Kekerasan yang diawali dengan aksi pembubaran paksa oleh militer Mesir dengan kendaraaan lapis baja dan bulldozer terhadap perkemahan massa Ikhwanul Muslimin yang merupakan pendukung presiden terguling Muhammad Mursi di sekitar Masjid Rabaa Al Adawiya dan Lapangan Nahda.
Mesir dan Indonesia adalah dua negara yang akrab secara historis, sebagaimana tercatat sejarah bahwa Mesir adalah negara yang pertama kali mengakui kemerdekaan Indonesia.
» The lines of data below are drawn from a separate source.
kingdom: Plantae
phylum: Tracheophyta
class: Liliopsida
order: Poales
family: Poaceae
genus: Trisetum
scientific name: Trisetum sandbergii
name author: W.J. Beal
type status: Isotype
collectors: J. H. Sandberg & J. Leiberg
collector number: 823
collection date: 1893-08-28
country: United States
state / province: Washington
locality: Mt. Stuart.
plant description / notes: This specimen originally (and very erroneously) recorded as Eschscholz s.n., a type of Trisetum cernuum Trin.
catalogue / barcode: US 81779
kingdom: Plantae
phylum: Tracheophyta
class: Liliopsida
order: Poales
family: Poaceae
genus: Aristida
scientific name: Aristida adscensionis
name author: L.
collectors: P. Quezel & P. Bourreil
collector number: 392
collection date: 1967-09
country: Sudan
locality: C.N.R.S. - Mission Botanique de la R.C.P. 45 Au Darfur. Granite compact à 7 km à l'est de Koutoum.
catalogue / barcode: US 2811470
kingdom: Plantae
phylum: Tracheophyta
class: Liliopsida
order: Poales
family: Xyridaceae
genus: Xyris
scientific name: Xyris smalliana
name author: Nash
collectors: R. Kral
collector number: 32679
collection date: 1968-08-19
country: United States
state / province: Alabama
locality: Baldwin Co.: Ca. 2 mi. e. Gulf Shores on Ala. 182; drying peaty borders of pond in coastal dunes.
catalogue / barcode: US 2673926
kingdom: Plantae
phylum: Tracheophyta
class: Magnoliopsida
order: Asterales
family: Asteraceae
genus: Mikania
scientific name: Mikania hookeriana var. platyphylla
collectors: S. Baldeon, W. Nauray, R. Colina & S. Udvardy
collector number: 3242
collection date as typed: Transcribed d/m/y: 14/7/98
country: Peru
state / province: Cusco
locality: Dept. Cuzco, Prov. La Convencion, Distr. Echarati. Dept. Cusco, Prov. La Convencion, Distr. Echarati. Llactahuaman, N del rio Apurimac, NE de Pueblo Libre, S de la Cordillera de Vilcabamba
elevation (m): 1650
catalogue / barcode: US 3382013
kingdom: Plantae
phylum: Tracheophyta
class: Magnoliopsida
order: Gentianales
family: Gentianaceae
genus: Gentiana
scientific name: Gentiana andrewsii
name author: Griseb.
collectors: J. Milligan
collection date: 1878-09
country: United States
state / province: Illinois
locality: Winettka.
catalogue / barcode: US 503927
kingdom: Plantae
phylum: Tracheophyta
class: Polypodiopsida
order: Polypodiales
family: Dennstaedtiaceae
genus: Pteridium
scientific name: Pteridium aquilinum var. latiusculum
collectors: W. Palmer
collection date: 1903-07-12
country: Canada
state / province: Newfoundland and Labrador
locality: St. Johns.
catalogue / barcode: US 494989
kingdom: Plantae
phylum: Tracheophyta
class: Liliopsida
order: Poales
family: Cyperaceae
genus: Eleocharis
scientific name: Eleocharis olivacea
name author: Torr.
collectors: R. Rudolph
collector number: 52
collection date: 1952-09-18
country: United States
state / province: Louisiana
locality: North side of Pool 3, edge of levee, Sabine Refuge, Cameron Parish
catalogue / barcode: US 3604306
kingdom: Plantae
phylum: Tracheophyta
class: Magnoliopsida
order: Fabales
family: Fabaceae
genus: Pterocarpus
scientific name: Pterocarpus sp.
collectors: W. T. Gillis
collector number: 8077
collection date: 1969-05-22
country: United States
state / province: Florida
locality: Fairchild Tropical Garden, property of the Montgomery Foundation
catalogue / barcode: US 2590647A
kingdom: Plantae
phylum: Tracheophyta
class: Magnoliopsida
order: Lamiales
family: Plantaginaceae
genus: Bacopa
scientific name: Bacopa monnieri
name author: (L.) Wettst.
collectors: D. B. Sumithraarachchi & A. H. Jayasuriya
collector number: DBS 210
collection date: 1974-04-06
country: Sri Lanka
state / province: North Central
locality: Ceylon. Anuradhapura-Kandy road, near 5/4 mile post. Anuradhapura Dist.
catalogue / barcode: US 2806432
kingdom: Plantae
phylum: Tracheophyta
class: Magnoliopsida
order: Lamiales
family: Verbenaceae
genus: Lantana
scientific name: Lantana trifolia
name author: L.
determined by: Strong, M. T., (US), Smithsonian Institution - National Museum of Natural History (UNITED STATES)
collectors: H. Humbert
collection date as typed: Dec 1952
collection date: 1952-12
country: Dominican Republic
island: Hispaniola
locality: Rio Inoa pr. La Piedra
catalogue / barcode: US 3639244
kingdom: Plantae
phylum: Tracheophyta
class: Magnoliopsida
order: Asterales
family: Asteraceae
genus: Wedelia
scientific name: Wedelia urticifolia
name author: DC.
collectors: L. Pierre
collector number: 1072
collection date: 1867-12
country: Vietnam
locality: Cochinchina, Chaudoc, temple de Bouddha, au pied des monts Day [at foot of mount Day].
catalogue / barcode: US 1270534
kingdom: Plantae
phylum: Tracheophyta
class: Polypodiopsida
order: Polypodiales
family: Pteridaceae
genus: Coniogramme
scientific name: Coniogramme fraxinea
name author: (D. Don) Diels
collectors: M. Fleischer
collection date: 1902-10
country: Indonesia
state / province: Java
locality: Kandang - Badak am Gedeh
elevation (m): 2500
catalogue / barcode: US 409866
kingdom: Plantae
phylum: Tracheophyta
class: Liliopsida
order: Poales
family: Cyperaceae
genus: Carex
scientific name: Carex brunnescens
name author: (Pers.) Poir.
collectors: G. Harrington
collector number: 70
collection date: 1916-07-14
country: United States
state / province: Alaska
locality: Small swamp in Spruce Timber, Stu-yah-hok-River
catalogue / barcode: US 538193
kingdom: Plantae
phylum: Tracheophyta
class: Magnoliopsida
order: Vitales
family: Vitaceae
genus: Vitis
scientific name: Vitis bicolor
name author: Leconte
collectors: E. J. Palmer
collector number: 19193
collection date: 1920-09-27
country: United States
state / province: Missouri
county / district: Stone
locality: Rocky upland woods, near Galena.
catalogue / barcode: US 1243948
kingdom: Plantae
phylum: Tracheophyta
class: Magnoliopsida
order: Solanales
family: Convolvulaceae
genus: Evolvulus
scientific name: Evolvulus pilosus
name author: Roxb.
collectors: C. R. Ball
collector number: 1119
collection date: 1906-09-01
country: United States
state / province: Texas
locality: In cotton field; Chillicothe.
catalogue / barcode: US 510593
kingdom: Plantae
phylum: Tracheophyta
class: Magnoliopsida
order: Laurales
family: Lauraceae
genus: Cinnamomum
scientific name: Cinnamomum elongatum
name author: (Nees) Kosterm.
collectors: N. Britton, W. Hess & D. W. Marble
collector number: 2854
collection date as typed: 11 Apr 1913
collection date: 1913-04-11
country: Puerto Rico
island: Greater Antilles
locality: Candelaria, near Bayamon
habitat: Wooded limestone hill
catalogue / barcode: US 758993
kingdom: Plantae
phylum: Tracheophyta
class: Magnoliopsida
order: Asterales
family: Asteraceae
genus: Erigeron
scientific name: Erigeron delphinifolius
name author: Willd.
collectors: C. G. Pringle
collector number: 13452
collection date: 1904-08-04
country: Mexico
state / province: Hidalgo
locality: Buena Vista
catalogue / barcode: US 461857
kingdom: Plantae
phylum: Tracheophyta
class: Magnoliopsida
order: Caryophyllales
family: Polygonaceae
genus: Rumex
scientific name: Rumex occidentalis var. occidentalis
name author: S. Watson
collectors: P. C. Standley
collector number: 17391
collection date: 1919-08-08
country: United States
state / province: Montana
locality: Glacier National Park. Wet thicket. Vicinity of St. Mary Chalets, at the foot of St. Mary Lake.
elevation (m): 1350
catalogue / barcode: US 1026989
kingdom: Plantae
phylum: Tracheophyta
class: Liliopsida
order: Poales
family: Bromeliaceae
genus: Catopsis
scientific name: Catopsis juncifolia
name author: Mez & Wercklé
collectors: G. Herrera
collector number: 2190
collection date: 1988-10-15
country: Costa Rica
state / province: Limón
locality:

Rakyat Mesir juga melakukan blokade terhadap kapal-kapal Belanda yang berangkat ke Indonesia melewati Terusan Suez sekitar tahun 1947 sebagai protes atas aksi agresi militer Belanda terhadap Indonesia.
Indonesia semasa pemerintahan Presiden Soekarno pun memiliki kedekatan dengan Mesir, dan tentu tak kita lupa bahwa di Kairo, ibukota Mesir terdapat Ahmed Soekarno Street di pusat kota Kairo yang merupakan bentuk penghormatan rakyat Mesir terhadap Presiden Pertama Republik Indonesia, Soekarno.
Mengingat Indonesia telah mengalami hal serupa seperti Mesir pada tahun 1998-1999 saat jatuhnya Rezim Orde Baru, dimana saat itu, aparat keamanan secara brutal menembaki demonstrasi mahasiswa dalam Tragedi Trisakti, Tragedi Semanggi I dan II. Tidak dapat dipungkiri tragedi-tragedi tersebut menyimpan luka dan trauma yang mendalam hingga saat ini.
Oleh karena hal tersebut diatas, Yayasan Lembaga Bantuan Hukum Indonesia mendesak agar Presiden Susilo Bambang Yudhoyono sebagai Presiden Republik Indonesia dan Marty Natalegawa sebagai Menteri Luar Negeri Republik Indonesia mengeluarkan pernyataan mengecam pemerintah Mesir atas kekerasan yang dilakukan Militer Mesir terhadap para Demonstran.
"Pemerintah Republik Indonesia secara aktif mendorong Perserikatan Bangsa-bangsa untuk menyelidiki pelanggaran Hak Asasi Manusia yang terjadi di Mesir," kata Ketua Badan Pengurus Yayasan Lembaga Bantuan Hukum Indonesia, Alvon Kurnia Palma, S.H dalam keterangan tertulisnya, Sabtu (17/8/2013).
Selain itu, YLBHI juga meminta Pemerintah Indonesia sebagai anggota Organisasi Kerjasama Islam untuk berperan aktif bersama negara-negara anggota lainnya guna menyelesaikan konflik yang terjadi di Mesir.